Empregadores dos EUA devem ter intensificado criação de vagas em novembro (7h34)

Os empregadores dos Estados Unidos provavelmente intensificaram as contratações em novembro uma vez que buscavam atender à forte demanda por bens e serviços, dando impulso à economia, embora a escassez de trabalhadores continue sendo um desafio.

O relatório de emprego do Departamento do Trabalho a ser divulgado nesta sexta-feira deve mostrar um rápido aperto do mercado de trabalho, a taxa de desemprego caindo à mínima de 20 meses de 4,5% e os salários aumentando mais.

Ele será divulgado dias depois de o chair do Federal Reserve, Jerome Powell, ter dito a parlamentares que o banco central dos EUA deve avaliar a aceleração da redução de suas compras de títulos na reunião de 14 e 15 de dezembro.

Pesquisa da Reuters aponta que provavelmente foram criadas 550 mil vagas no mês passado depois de abertura de 531 mil em outubro. Isso deixaria o emprego 3,7 milhões de postos de trabalho abaixo de seu pico de fevereiro de 2020.

As estimativas variaram 306 mil a 800 mil postos de trabalho.

Bolsas da Ásia fecham a maioria em alta, mas Hong Kong cai após anúncio da Didi (7h22)

As bolsas da Ásia fecharam majoritariamente em alta nesta sexta-feira, 3, terminando em tom positivo uma semana marcada por turbulências em meio ao avanço da variante Ômicron do coronavírus. Os negócios em Hong Kong, no entanto, se desvalorizaram, depois que a chinesa Didi anunciou que fechará capital em Nova York.

Menos de seis meses após uma oferta pública inicial (IPO, na sigla em inglês) que levantou cerca de US$ 4,4 bilhões, a gigante de compartilhamento de carros, dona da 99, se curvou à pressão do governo da China e confirmou que listará suas ações no território semiautônomo. O caso ilustra os desafios do setor de tecnologia em manter capital aberto no Ocidente em meio ao cerco de Pequim.

Nesse cenário, o índice Hang Seng, referência na Bolsa de Hong Kong, encerrou a sessão em queda de 0,09%, a 23.766,69 pontos. Os papéis de empresas com listagem dupla emergiram como destaque negativo, entre elas Alibaba (-3,51%) e JD.com (-5,73%).

Em Taiwan, o Taiex recuou 0,16%, a 17.697,14 pontos.

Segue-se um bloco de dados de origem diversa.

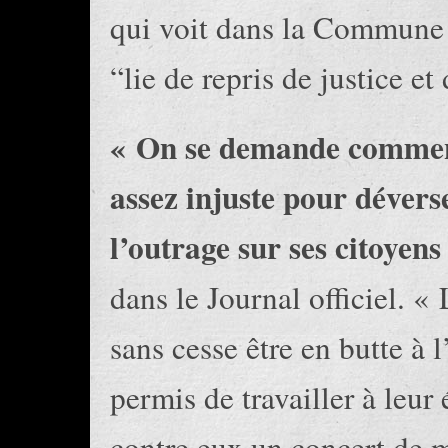
qui voit dans la Commune 
“lie de repris de justice et
« On se demande comment 
assez injuste pour déverse
l’outrage sur ses citoyens
dans le Journal officiel. « 
sans cesse être en butte à l
permis de travailler à leu
contre eux un concert de m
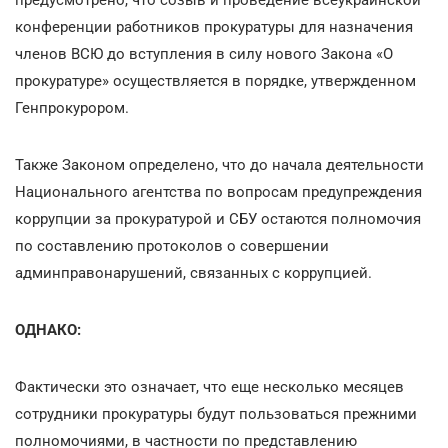
конференции работников прокуратуры для назначения
членов ВСЮ до вступления в силу нового Закона «О
прокуратуре» осуществляется в порядке, утвержденном
Генпрокурором.
Также Законом определено, что до начала деятельности
Национального агентства по вопросам предупреждения
коррупции за прокуратурой и СБУ остаются полномочия
по составлению протоколов о совершении
админправонарушений, связанных с коррупцией.
ОДНАКО:
Фактически это означает, что еще несколько месяцев
сотрудники прокуратуры будут пользоваться прежними
полномочиями, в частности по представлению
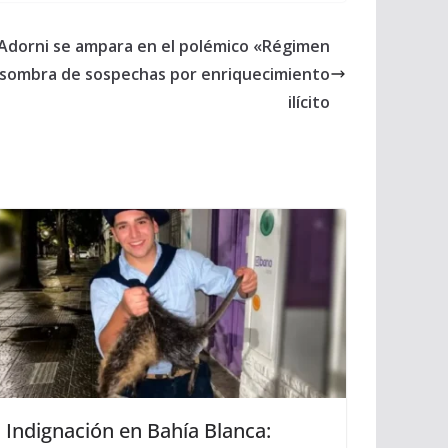
 : Adorni se ampara en el polémico «Régimen
la sombra de sospechas por enriquecimiento
ilícito
Indignación en Bahía Blanca:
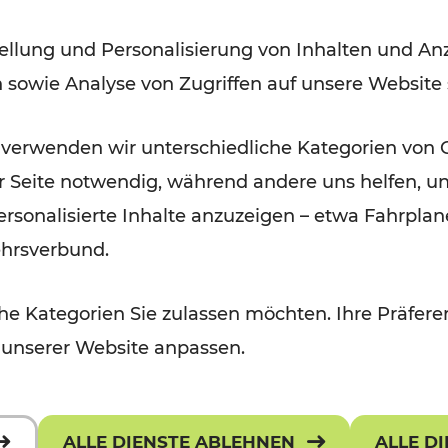
Bahnverkehrs in der Ostregion
ellung und Personalisierung von Inhalten und Anz
nach Hochwasserkatastrophe
n sowie Analyse von Zugriffen auf unsere Website
Lesedauer: 5 Minuten
 verwenden wir unterschiedliche Kategorien von 
er Seite notwendig, während andere uns helfen, un
 personalisierte Inhalte anzuzeigen – etwa Fahrp
ehrsverbund.
e Kategorien Sie zulassen möchten. Ihre Präferen
 unserer Website anpassen.
ALLE DIENSTE ABLEHNEN
ALLE D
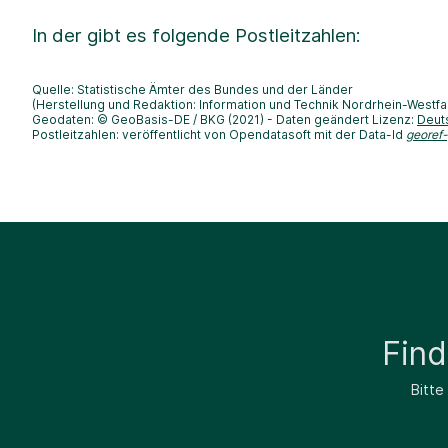
In der
gibt es folgende Postleitzahlen:
Quelle: Statistische Ämter des Bundes und der Länder
(Herstellung und Redaktion: Information und Technik Nordrhein-Westfa
Geodaten: © GeoBasis-DE / BKG (2021) - Daten geändert Lizenz:
Deut
Postleitzahlen: veröffentlicht von Opendatasoft mit der Data-Id
georef
Fin
Bitte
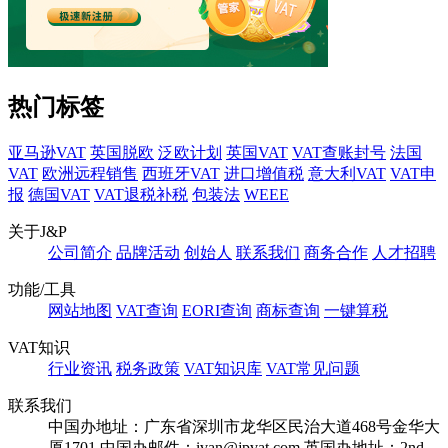
热门标签
亚马逊VAT
英国脱欧
泛欧计划
英国VAT
VAT查账封号
法国
VAT
欧洲远程销售
西班牙VAT
进口增值税
意大利VAT
VAT申
报
德国VAT
VAT退税补税
包装法
WEEE
关于J&P
公司简介
品牌活动
创始人
联系我们
商务合作
人才招聘
功能/工具
网站地图
VAT查询
EORI查询
商标查询
一键算税
VAT知识
行业资讯
税务政策
VAT知识库
VAT常见问题
联系我们
中国办地址：广东省深圳市龙华区民治大道468号金华大
厦1701
中国办邮件：ivan@jpvat.com
英国办地址：2nd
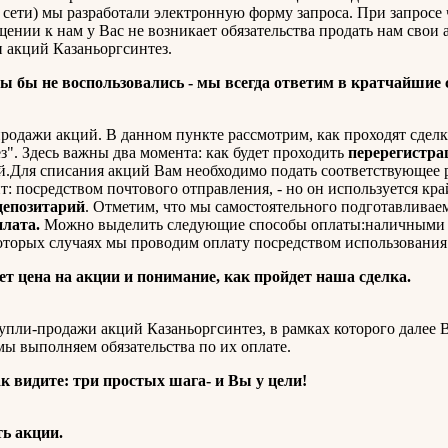
 сети) мы разработали электронную форму запроса. При запросе 
щении к нам у Вас не возникает обязательства продать нам свои 
 акций Казаньоргсинтез.
ы бы не воспользовались - мы всегда ответим в кратчайшие 
родажи акций. В данном пункте рассмотрим, как проходят сдел
". Здесь важны два момента: как будет проходить
перерегистра
й.Для списания акций Вам необходимо подать соответствующее
т: посредством почтового отправления, - но он используется кра
депозитарий
. Отметим, что мы самостоятельного подготавливаем
лата.
Можно выделить следующие способы оплаты:наличными 
которых случаях мы проводим оплату посредством использования
дет цена на акции и понимание, как пройдет наша сделка.
пли-продажи акций Казаньоргсинтез, в рамках которого далее 
мы выполняем обязательства по их оплате.
к видите: три простых шага- и Вы у цели!
ь акции.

No restante do continente, o clima foi positivo nas mesas de operações, após a volatilidade deflagrada pela Ômicron. A Bolsa de Xangai subiu 0,94%, a 3.607,43 pontos, enquanto a de Shenzhen, menos abrangente, se elevou 0,71%, a 2.526,38 pontos.

O índice de gerentes de compras (PMI, na sigla em inglês) de serviços da China caiu de 53,8 em outubro a 52,1 em novembro, segundo pesquisa divulgada pela IHS Markit e Caixin.

No Japão, o PMI composto avançou de 50,7 a 53,3 na mesma base comparativa, conforme divulgado ontem à noite. Assim, no fechamento, o índice Nikkei ganhou 1,00%, a 28.029,57 pontos, na máxima do dia, em Tóquio.

Na Coreia do Sul, o Kospi registrou ganho de 0,78%, a 2.968,33 pontos, em Seul. O setor financeira operou na dianteira do mercado sul-coreano, com destaque para Shinhan Financial (+2,92%) e KB Financial (+3,64%).

Na Oceania, o S&P/ASX 200, de Sydney, aumentou 0,22%, a 7.241,20 pontos, também em recuperação após as perdas da véspera.